Enables fast rebuilds but reduces practical failure tolerance

This calculator helps you understand the real trade-offs in erasure coding schemes. Input your data shards and parity shards to see actual storage efficiency, failure tolerance, and cost implications.

Storage Efficiency: The percentage of raw capacity you can actually use for data. A 12+4 scheme uses 12 data shards out of 16 total, giving you 75% efficiency.

Storage Overhead: The extra capacity consumed by parity. Lower is better, but comes with trade-offs.

Failure Tolerance: How many simultaneous drive failures the system can survive. Standard Reed-Solomon delivers full theoretical tolerance. Local reconstruction codes (like VAST’s LDEC) reduce practical tolerance despite marketing claims.

Rebuild Efficiency: The percentage of remaining shards you must read to reconstruct a failed shard. Standard Reed-Solomon requires reading k data shards (typically 66-75% of total). Local reconstruction codes (LEC/LDEC) achieve faster rebuilds (~25%) by organizing shards into local groups, but this fragments parity protection.

Local Reconstruction Toggle: When enabled, simulates local erasure codes (LEC) and similar schemes. Since proprietary implementations like LDEC aren’t publicly documented, we model them as LEC with potential minor optimizations - the fundamental math can’t differ significantly due to information theory constraints. The calculator adjusts rebuild reads to ~25% and shows practical failure tolerance (typically 2 for wide stripes like 146+4) versus theoretical parity count. This reveals the core trade-off: faster rebuilds through locality come at the cost of fragmented parity and reduced practical protection.

Try these standard industry configurations to see how they compare:

  • 3x Replication: 2+1 (200% overhead, maximum simplicity)
  • Standard Configuration A: 8+3 (37.5% overhead, 3-failure tolerance)
  • Standard Configuration B: 12+4 (33.33% overhead, 4-failure tolerance)
  • Standard Configuration C: 8+4 (50% overhead, 4-failure tolerance)
  • Wide Stripe: 146+4 (2.74% overhead, theoretical 4-failure tolerance)

Storage efficiency = data shards ÷ total shards Overhead = parity shards ÷ data shards × 100% Theoretical failure tolerance = number of parity shards Practical failure tolerance = depends on locality (standard RS delivers full tolerance)
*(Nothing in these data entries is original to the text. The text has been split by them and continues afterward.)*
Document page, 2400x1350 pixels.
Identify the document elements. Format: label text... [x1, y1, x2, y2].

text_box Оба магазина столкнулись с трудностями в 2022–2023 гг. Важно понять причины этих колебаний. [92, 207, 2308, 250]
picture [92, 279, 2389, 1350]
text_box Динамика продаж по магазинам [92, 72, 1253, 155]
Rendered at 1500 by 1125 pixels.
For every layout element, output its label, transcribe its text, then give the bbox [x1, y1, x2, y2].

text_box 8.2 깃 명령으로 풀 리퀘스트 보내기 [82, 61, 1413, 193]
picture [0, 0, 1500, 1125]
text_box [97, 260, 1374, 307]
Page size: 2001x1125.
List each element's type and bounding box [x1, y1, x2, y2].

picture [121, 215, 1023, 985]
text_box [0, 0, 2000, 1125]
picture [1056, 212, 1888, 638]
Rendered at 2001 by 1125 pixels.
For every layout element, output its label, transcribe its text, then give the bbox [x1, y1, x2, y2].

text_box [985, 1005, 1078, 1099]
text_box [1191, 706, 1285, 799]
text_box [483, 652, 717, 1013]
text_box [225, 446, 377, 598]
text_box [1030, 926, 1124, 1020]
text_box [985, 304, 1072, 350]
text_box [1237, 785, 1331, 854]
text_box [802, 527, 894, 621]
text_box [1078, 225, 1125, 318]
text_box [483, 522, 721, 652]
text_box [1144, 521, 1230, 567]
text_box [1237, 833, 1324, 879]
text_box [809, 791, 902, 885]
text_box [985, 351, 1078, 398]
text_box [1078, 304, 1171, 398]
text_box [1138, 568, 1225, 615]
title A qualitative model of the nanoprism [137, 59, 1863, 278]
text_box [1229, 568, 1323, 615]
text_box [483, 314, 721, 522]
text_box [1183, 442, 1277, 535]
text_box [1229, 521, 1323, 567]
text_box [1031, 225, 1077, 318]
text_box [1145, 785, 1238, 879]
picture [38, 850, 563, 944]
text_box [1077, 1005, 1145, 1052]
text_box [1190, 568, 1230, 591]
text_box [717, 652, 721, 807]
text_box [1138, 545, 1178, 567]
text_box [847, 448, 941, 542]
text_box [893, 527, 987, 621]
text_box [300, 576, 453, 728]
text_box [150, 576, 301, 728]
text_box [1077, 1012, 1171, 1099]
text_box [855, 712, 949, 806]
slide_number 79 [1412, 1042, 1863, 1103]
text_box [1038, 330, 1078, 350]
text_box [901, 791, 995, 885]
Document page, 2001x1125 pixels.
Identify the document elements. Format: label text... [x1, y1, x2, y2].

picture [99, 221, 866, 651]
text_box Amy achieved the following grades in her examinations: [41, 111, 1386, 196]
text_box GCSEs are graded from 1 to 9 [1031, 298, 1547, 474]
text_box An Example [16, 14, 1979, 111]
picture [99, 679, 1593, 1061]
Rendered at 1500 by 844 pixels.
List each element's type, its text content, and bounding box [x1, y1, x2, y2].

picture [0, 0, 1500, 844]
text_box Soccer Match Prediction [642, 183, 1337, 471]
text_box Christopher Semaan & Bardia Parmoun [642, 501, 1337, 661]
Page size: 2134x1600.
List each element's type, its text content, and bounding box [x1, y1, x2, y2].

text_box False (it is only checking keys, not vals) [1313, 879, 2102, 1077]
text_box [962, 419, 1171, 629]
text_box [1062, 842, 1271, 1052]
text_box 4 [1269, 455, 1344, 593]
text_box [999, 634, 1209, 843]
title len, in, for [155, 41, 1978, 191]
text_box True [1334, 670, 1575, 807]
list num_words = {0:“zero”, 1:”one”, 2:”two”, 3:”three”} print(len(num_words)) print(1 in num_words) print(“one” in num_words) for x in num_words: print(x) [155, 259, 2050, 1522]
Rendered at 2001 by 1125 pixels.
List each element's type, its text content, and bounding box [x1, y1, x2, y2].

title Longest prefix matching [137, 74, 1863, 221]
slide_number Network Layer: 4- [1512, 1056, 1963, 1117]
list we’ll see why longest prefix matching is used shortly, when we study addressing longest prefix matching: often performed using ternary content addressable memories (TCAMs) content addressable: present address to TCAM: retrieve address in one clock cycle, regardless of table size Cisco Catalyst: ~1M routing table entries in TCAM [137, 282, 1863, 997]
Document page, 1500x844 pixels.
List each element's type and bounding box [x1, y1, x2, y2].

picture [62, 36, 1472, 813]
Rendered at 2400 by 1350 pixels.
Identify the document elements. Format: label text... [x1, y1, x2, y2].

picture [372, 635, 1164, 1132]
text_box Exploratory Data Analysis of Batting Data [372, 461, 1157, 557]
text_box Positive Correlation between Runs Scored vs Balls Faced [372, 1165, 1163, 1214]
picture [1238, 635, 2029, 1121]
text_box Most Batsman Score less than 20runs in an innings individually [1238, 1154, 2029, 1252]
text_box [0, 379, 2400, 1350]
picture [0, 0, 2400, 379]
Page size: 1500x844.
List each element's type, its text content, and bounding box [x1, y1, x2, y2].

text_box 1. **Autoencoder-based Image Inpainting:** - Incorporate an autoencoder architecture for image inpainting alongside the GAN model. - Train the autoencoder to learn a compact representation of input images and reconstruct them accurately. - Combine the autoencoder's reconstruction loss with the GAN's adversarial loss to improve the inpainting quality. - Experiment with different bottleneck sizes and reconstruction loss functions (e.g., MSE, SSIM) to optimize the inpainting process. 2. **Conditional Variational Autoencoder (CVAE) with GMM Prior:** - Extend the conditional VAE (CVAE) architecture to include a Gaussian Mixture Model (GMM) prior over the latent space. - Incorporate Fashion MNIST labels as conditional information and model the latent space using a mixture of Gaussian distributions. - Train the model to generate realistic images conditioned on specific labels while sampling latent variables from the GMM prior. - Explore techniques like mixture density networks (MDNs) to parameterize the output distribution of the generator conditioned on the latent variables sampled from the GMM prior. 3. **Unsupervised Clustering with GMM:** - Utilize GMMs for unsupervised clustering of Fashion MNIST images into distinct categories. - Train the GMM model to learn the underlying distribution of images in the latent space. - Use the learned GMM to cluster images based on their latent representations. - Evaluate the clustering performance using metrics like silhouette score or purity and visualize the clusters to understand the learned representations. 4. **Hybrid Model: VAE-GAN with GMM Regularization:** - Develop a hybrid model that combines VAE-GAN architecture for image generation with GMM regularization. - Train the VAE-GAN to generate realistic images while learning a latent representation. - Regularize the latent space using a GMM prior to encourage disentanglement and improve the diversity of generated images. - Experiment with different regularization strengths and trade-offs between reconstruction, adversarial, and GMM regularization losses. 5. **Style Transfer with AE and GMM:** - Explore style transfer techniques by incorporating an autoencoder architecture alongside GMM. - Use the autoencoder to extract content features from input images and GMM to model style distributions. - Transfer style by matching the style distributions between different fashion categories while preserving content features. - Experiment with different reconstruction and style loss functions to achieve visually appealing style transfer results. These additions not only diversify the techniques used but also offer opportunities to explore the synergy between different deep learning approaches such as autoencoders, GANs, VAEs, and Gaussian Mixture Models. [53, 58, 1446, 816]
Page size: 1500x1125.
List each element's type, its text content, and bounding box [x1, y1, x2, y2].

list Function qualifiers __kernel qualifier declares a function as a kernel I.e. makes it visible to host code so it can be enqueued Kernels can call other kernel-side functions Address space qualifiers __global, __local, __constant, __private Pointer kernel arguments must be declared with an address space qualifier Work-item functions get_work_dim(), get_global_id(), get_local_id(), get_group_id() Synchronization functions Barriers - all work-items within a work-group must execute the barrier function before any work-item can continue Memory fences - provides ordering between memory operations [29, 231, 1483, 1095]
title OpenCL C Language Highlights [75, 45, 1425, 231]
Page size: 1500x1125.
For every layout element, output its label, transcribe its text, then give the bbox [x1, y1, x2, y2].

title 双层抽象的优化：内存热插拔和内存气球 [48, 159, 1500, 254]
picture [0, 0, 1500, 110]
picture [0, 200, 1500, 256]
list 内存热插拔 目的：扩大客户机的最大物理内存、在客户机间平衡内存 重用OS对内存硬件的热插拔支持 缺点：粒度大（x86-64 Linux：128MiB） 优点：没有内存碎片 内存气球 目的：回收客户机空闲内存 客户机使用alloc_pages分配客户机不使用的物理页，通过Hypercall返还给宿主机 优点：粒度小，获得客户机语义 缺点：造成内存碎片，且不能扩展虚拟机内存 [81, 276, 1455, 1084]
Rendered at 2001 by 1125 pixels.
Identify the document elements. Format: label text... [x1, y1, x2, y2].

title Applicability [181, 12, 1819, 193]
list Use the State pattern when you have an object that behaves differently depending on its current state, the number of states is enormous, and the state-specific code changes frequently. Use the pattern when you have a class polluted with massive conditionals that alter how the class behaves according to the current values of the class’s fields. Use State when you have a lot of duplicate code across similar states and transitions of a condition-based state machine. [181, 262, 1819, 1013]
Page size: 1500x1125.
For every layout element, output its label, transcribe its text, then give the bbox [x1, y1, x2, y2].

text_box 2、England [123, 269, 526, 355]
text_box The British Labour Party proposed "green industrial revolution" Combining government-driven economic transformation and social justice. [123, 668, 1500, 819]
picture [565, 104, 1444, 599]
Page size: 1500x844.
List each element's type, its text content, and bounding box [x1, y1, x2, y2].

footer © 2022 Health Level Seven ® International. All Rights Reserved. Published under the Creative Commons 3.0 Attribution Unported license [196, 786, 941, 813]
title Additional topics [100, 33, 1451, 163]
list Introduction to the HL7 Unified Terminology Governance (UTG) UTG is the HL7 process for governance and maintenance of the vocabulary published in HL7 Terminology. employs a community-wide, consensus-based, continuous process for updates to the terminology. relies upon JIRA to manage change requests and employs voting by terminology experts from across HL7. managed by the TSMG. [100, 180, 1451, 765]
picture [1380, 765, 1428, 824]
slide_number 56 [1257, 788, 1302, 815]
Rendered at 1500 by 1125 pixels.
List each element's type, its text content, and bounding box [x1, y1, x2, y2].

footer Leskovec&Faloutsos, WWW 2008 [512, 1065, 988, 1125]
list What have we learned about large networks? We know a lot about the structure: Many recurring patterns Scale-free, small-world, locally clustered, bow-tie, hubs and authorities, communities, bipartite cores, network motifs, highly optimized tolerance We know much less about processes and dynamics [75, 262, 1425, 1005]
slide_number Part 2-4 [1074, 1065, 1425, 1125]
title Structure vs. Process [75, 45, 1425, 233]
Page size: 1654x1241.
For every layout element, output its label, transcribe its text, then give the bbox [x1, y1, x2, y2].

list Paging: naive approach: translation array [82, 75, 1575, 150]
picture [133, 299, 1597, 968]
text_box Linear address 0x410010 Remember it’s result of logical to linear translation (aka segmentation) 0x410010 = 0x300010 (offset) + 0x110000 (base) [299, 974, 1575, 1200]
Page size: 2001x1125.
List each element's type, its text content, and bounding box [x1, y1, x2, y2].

Raw capacity needed = usable capacity ÷ storage efficiency

This calculator assumes standard Reed-Solomon erasure coding without locality optimizations. If a vendor claims “fast rebuilds” or “local reconstruction,” they’re likely trading failure tolerance for rebuild speed.

Marketing focuses on low overhead percentages. The math reveals what you’re actually getting. A scheme with 2.74% overhead sounds amazing until you calculate that practical failure tolerance drops from 4 to 2 due to local group fragmentation.

Use this calculator to validate vendor claims. If the numbers don’t match what they’re telling you, ask for the actual configuration and run the math yourself.